(Source data)
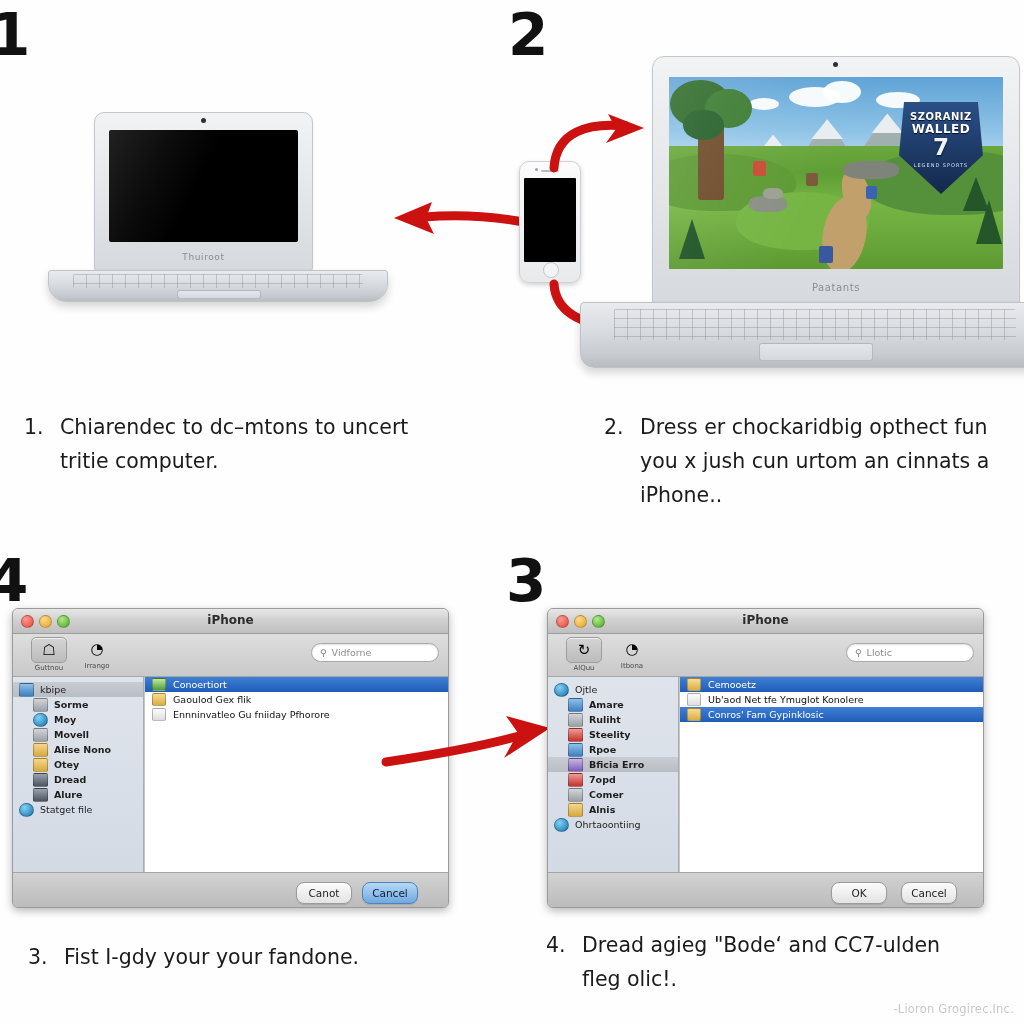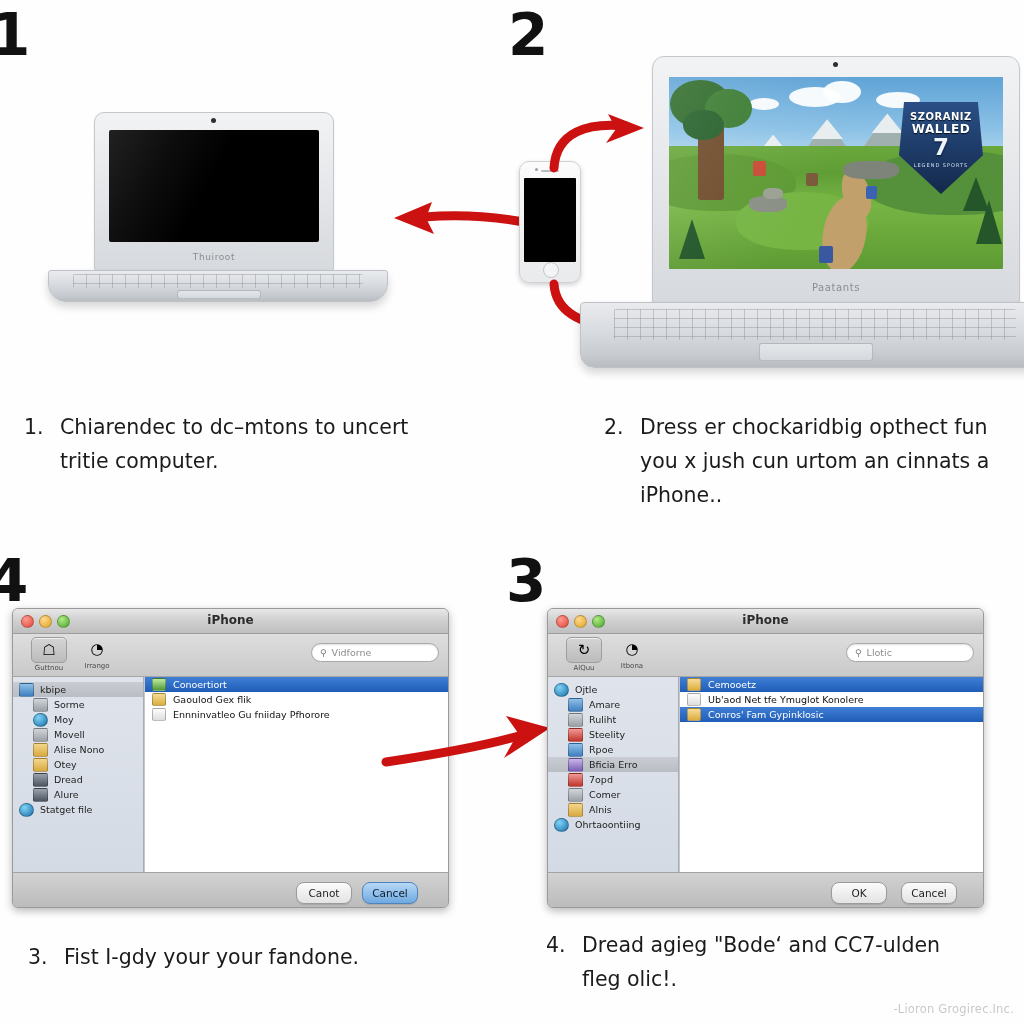"Thuiroot" #laptop-closed .lid { width: 240px -> 219px }
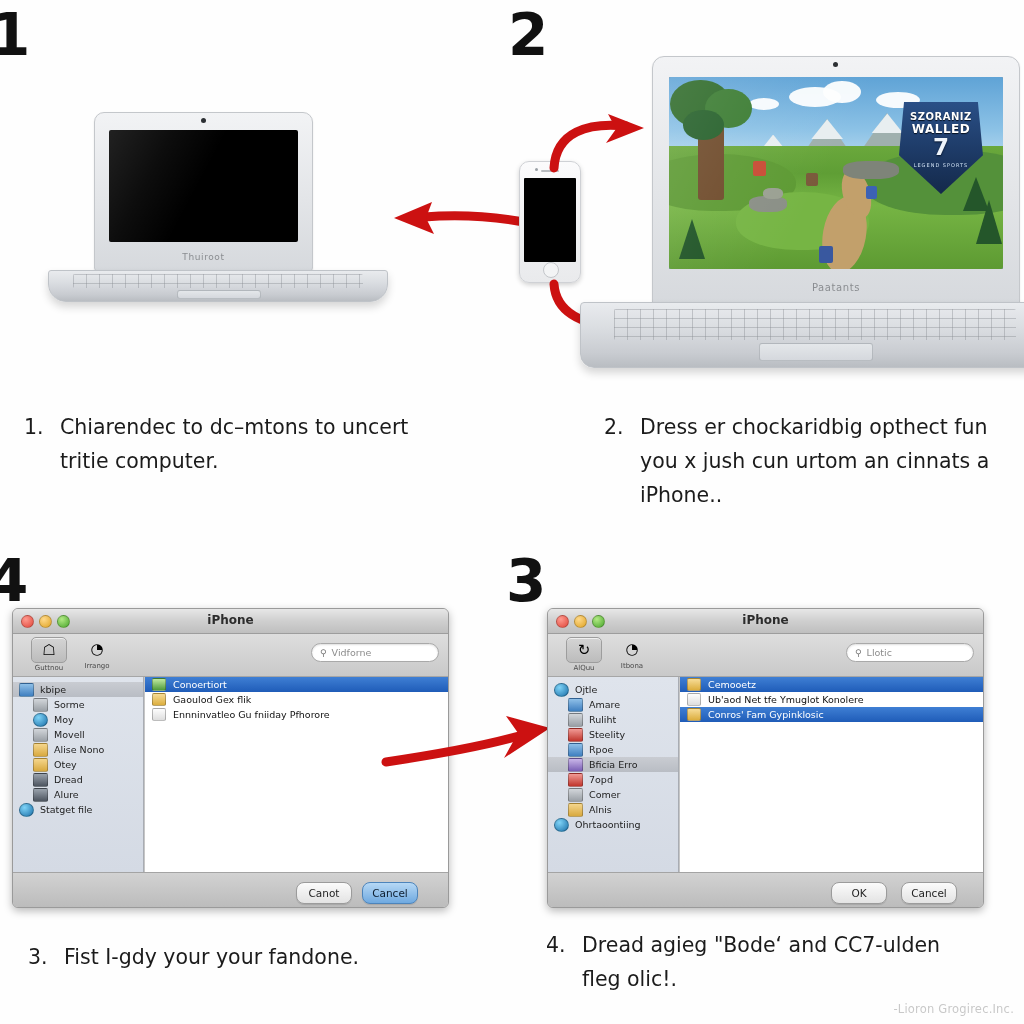"Sorme" .srow.indent { font-weight: none -> bold }
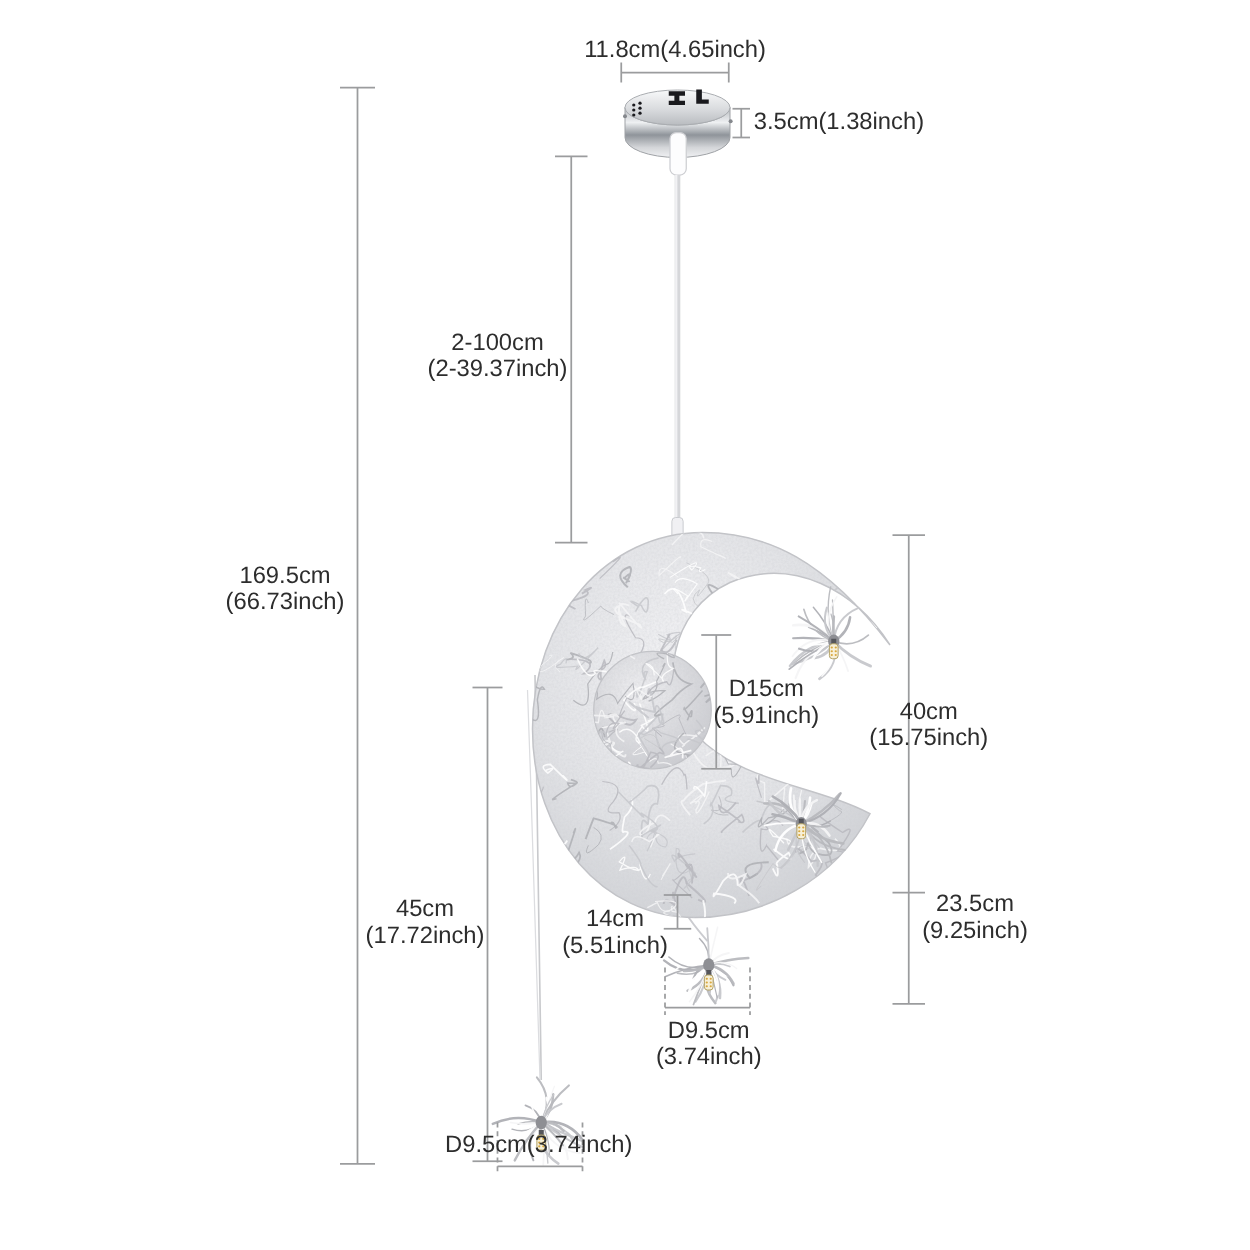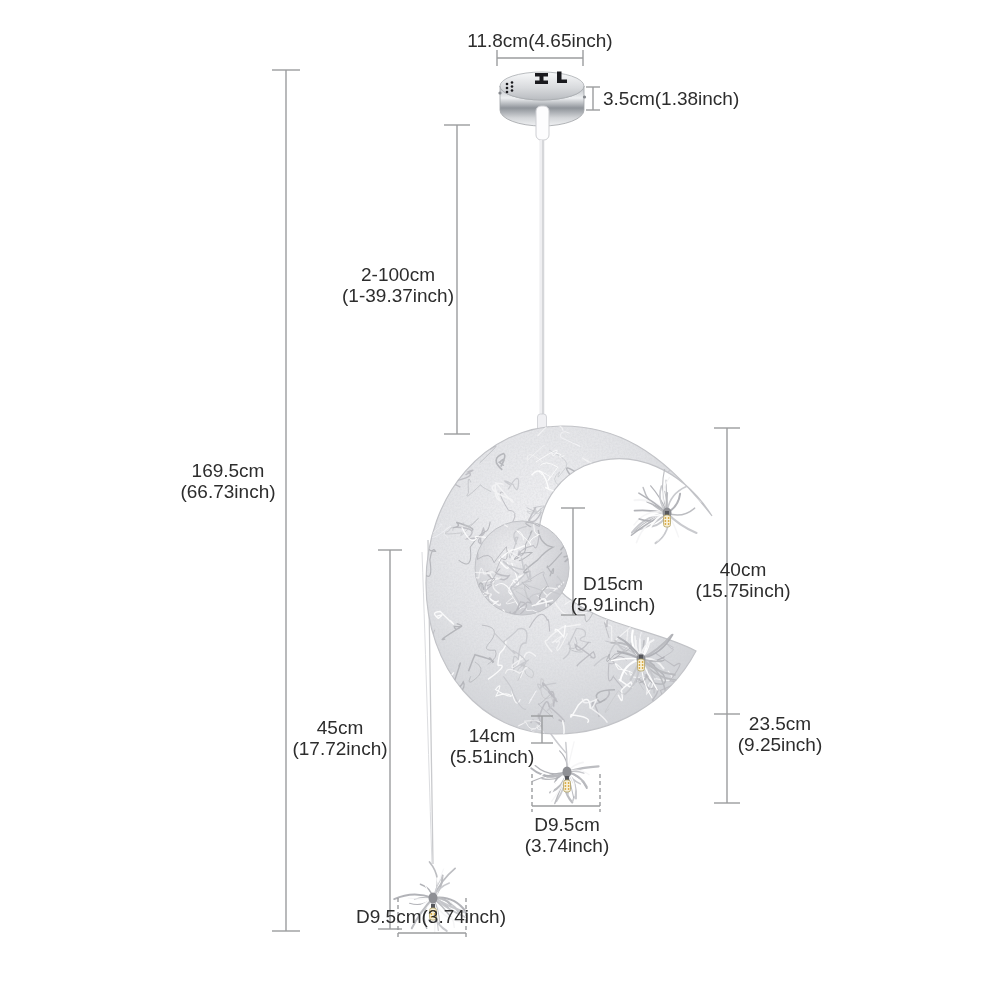"(1-39.37inch)" div { text: 1-39.37inch -> 2-39.37inch }
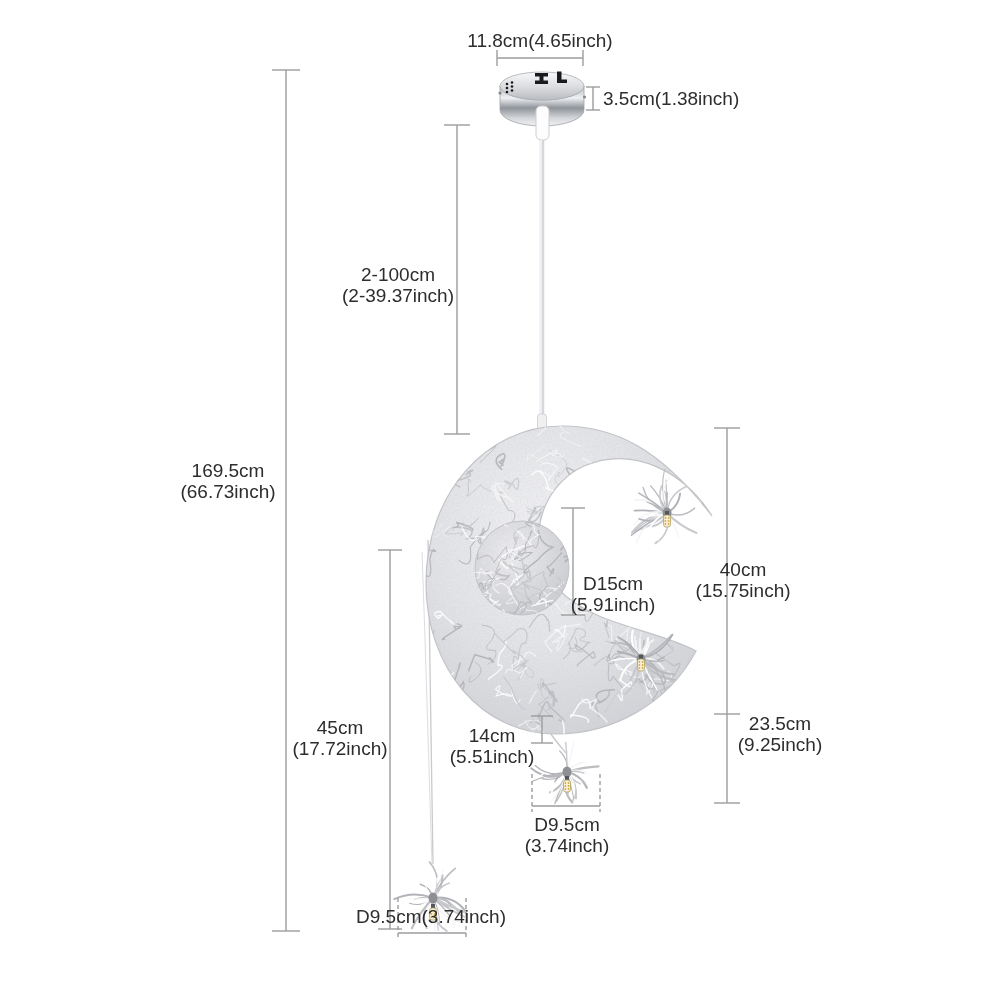"169.5cm" div.lbl { top: 481px -> 471px }
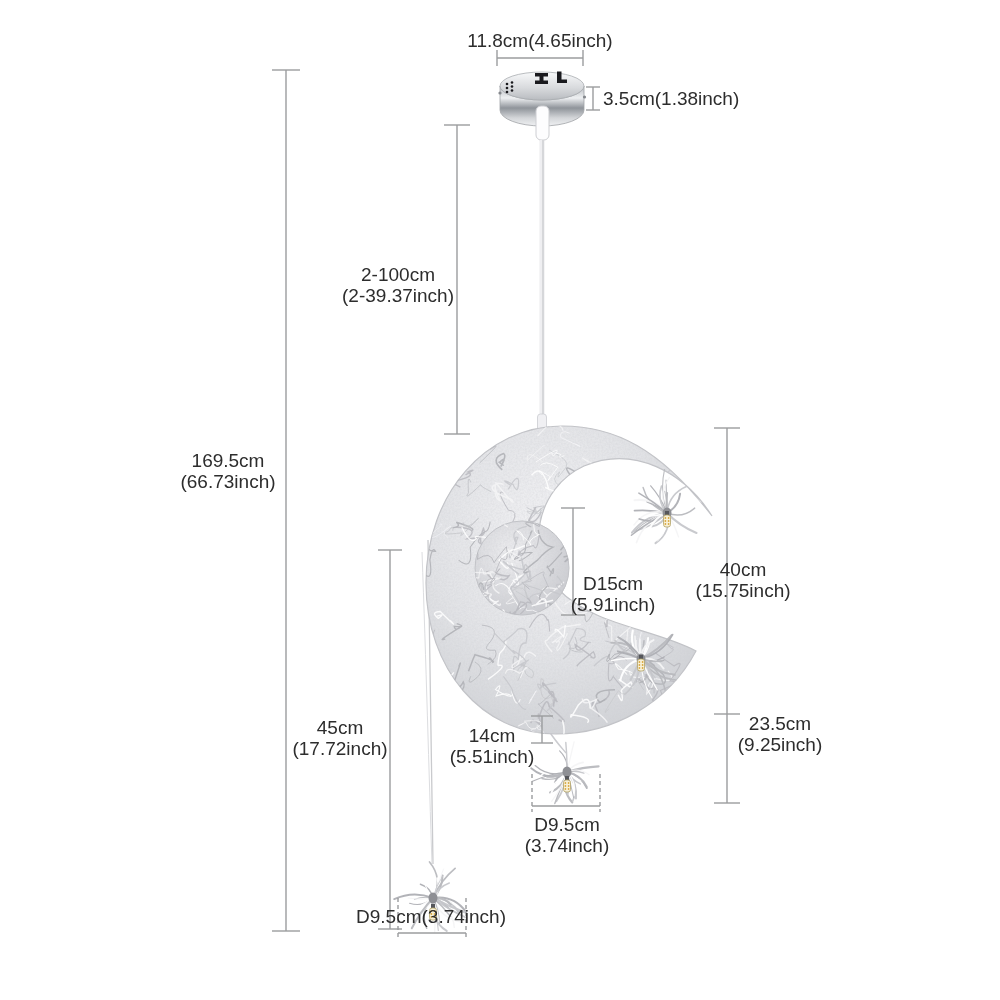"D15cm" div.lbl { top: 594px -> 562px }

Work required → The line containing "font-weight: none ->" and every line after it, through the end of the data, are to be output exactly. Omit the pictures.

Reply to the exercise →
"Sorme" .srow.indent { font-weight: none -> bold }
"(1-39.37inch)" div { text: 1-39.37inch -> 2-39.37inch }
"169.5cm" div.lbl { top: 481px -> 471px }
"D15cm" div.lbl { top: 594px -> 562px }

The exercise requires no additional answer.